→ **DATA LINES**:
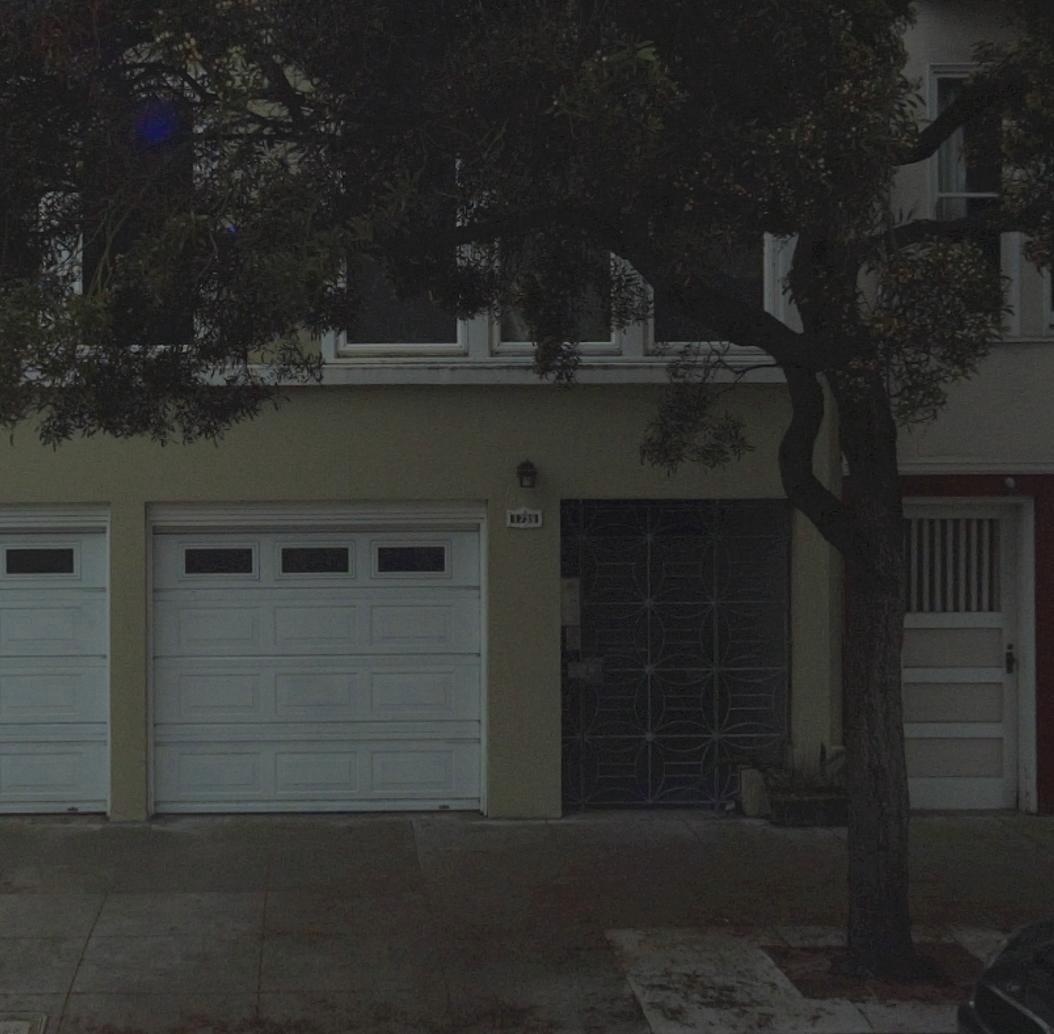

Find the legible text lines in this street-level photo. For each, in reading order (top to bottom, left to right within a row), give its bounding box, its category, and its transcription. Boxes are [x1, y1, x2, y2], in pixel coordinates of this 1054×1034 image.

[512, 514, 537, 524] StreetNumber: 1739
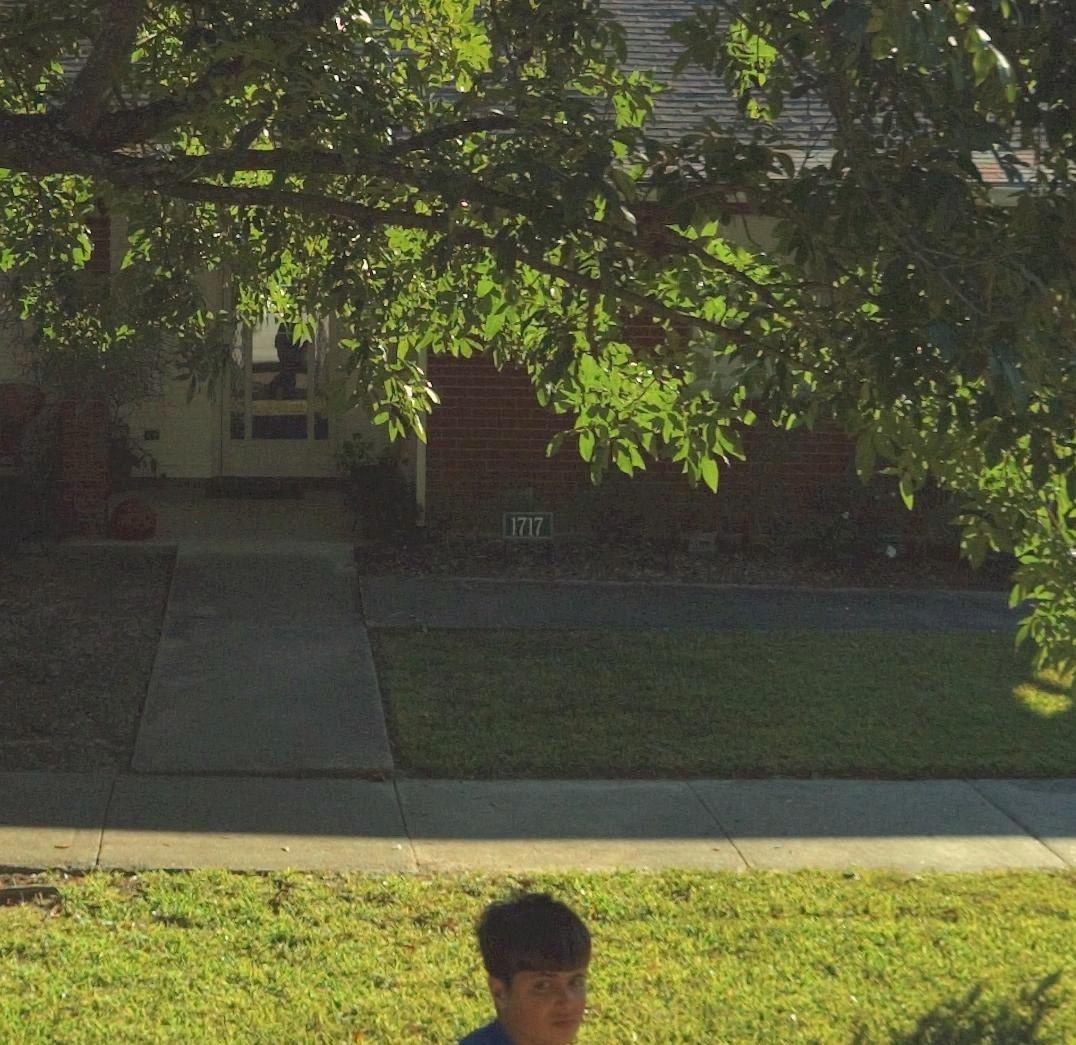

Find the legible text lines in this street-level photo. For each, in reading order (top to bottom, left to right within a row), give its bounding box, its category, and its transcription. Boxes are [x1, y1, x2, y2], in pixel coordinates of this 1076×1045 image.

[508, 514, 546, 538] StreetNumber: 1717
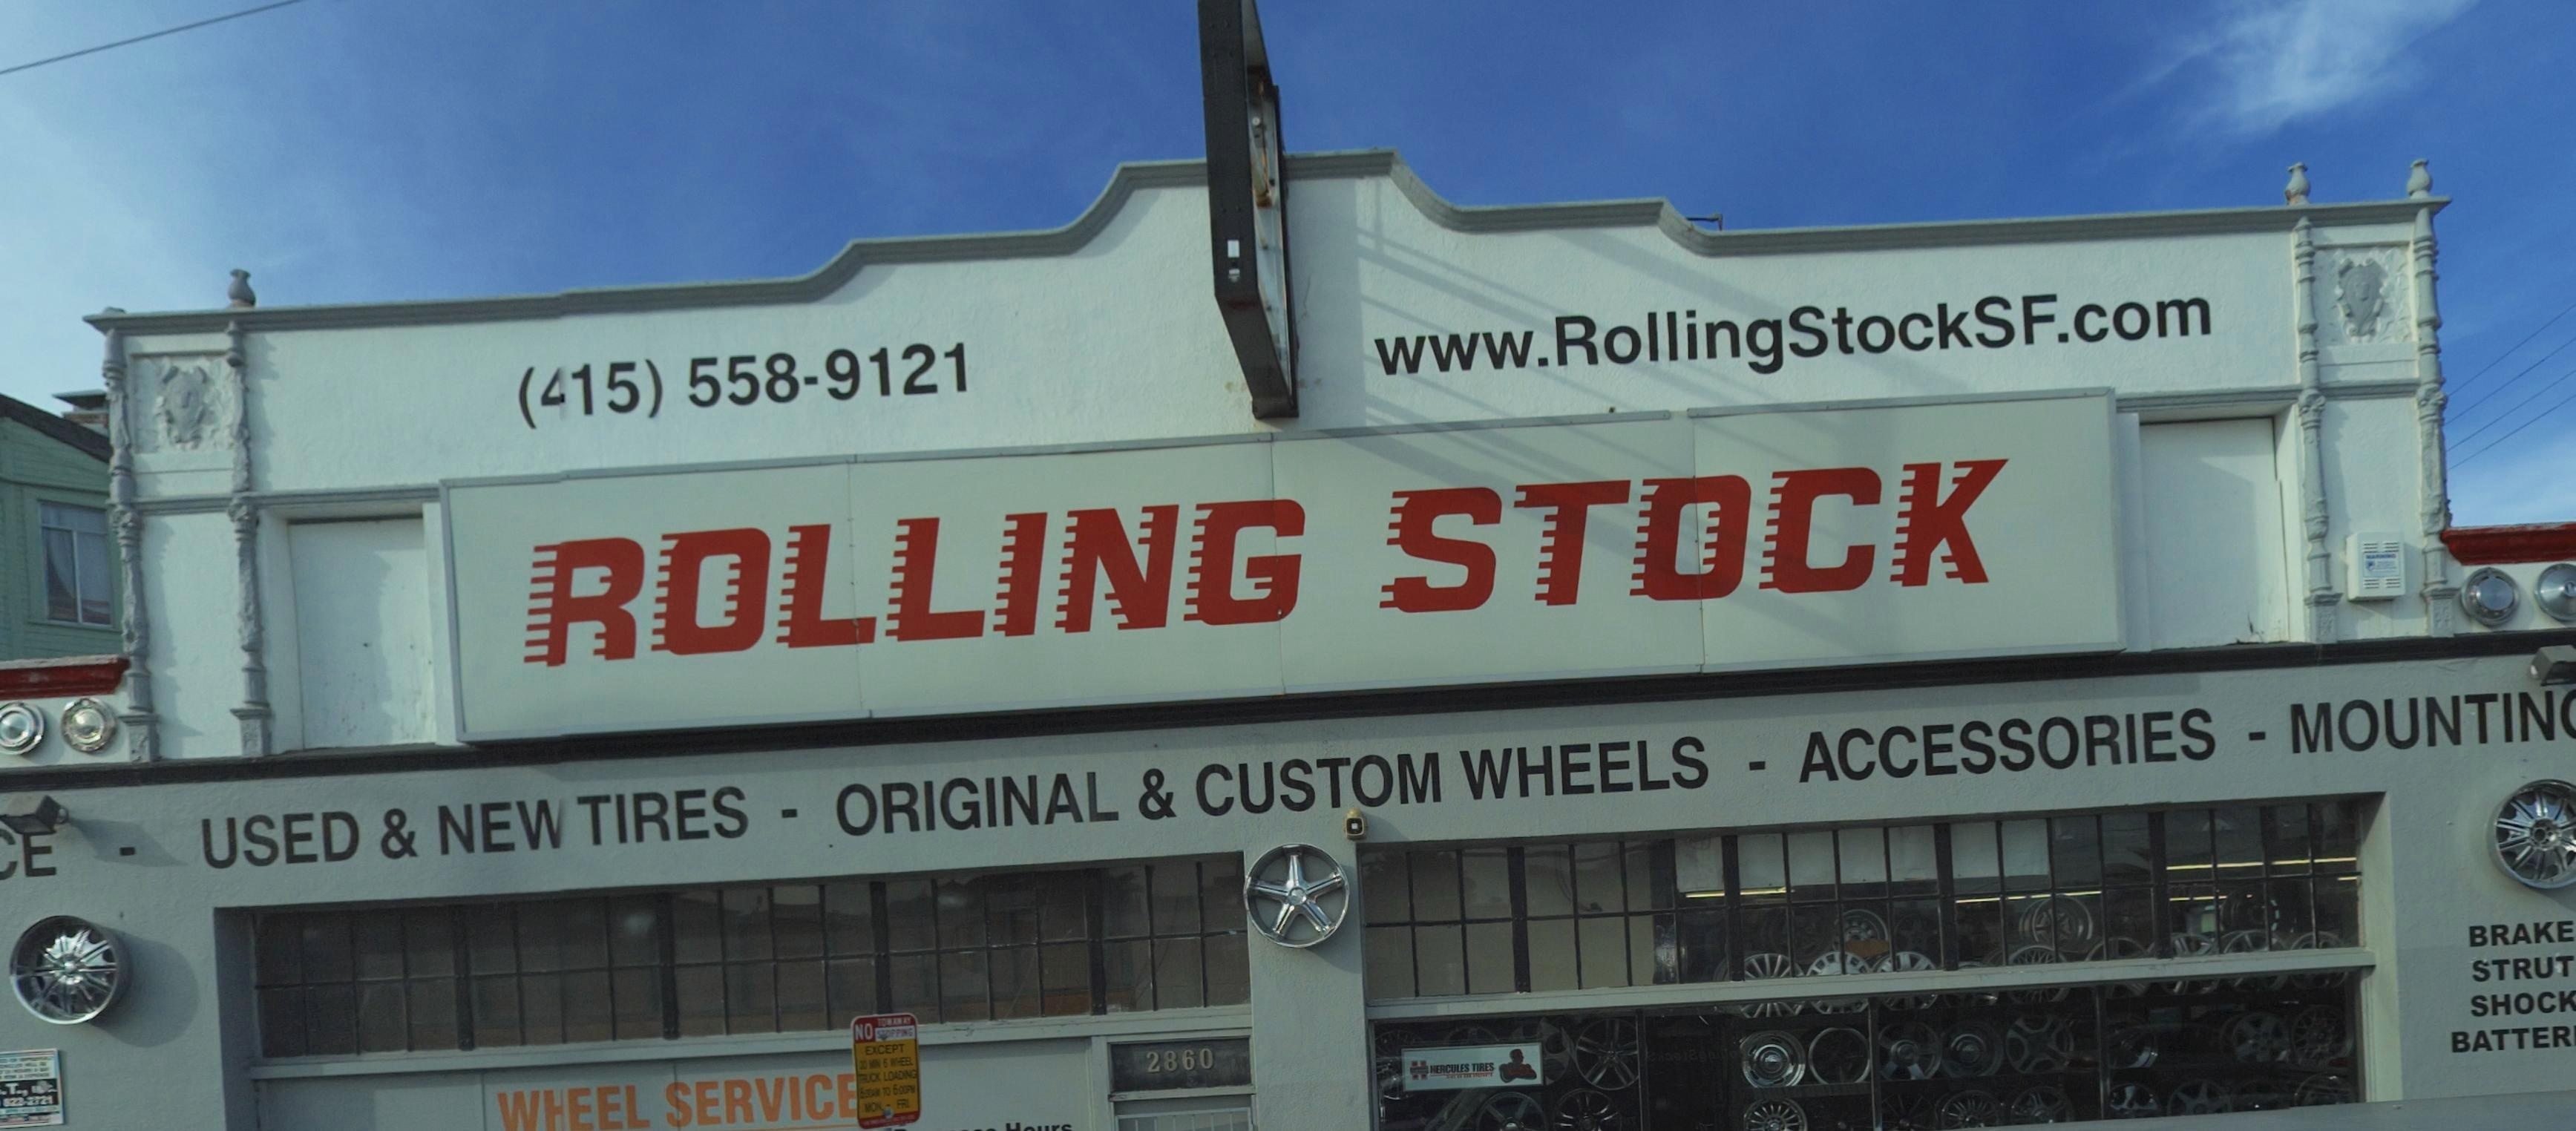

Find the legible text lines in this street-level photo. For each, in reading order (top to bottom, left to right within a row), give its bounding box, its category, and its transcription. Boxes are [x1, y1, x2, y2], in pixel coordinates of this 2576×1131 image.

[1360, 278, 2221, 384] None: www.RollingStockSF.com
[532, 332, 979, 430] None: 415) 558-9121
[513, 445, 2025, 681] BusinessName: ROLLING STOCK
[186, 679, 2567, 882] None: USED & NEW TIRES - ORIGINAL & CUSTOM WHEELS - ACCESSORIES - MOUNTIN
[2465, 917, 2575, 951] None: BRAKE
[2468, 953, 2575, 985] None: STRUT
[2466, 987, 2563, 1020] None: SHOC
[1, 1081, 22, 1098] None: T
[1, 1092, 56, 1109] None: 822-2*21
[593, 1080, 653, 1130] None: EL
[660, 1068, 843, 1130] None: SERVIC
[852, 1020, 917, 1044] None: NO STOPPING
[862, 1041, 908, 1058] None: EXCEPT
[856, 1053, 916, 1072] None: 20 MIN 6 WHEEL
[856, 1066, 920, 1086] None: TRUCK LOADING
[856, 1079, 920, 1102] None: 8:00AM TO 6:00PM
[862, 1095, 914, 1115] None: MON - FRI
[875, 1013, 915, 1028] None: TOW AWAY
[1142, 1045, 1216, 1075] StreetNumber: 2860
[1429, 1060, 1497, 1075] None: HERCULES TIRES
[2447, 1022, 2575, 1058] None: BATTER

→ **OBJECTIVE**: Copy all three records above word for word, leaving out the pictures.

→ **FINISHED ANSWER**:
Find the legible text lines in this street-level photo. For each, in reading order (top to bottom, left to right within a row), give its bounding box, its category, and its transcription. Boxes are [x1, y1, x2, y2], in pixel coordinates of this 1054×1034 image.

[512, 514, 537, 524] StreetNumber: 1739

Find the legible text lines in this street-level photo. For each, in reading order (top to bottom, left to right within a row), give its bounding box, its category, and its transcription. Boxes are [x1, y1, x2, y2], in pixel coordinates of this 1076×1045 image.

[508, 514, 546, 538] StreetNumber: 1717

Find the legible text lines in this street-level photo. For each, in reading order (top to bottom, left to right within a row), give its bounding box, its category, and its transcription. Boxes are [x1, y1, x2, y2], in pixel coordinates of this 2576×1131 image.

[1360, 278, 2221, 384] None: www.RollingStockSF.com
[532, 332, 979, 430] None: 415) 558-9121
[513, 445, 2025, 681] BusinessName: ROLLING STOCK
[186, 679, 2567, 882] None: USED & NEW TIRES - ORIGINAL & CUSTOM WHEELS - ACCESSORIES - MOUNTIN
[2465, 917, 2575, 951] None: BRAKE
[2468, 953, 2575, 985] None: STRUT
[2466, 987, 2563, 1020] None: SHOC
[1, 1081, 22, 1098] None: T
[1, 1092, 56, 1109] None: 822-2*21
[593, 1080, 653, 1130] None: EL
[660, 1068, 843, 1130] None: SERVIC
[852, 1020, 917, 1044] None: NO STOPPING
[862, 1041, 908, 1058] None: EXCEPT
[856, 1053, 916, 1072] None: 20 MIN 6 WHEEL
[856, 1066, 920, 1086] None: TRUCK LOADING
[856, 1079, 920, 1102] None: 8:00AM TO 6:00PM
[862, 1095, 914, 1115] None: MON - FRI
[875, 1013, 915, 1028] None: TOW AWAY
[1142, 1045, 1216, 1075] StreetNumber: 2860
[1429, 1060, 1497, 1075] None: HERCULES TIRES
[2447, 1022, 2575, 1058] None: BATTER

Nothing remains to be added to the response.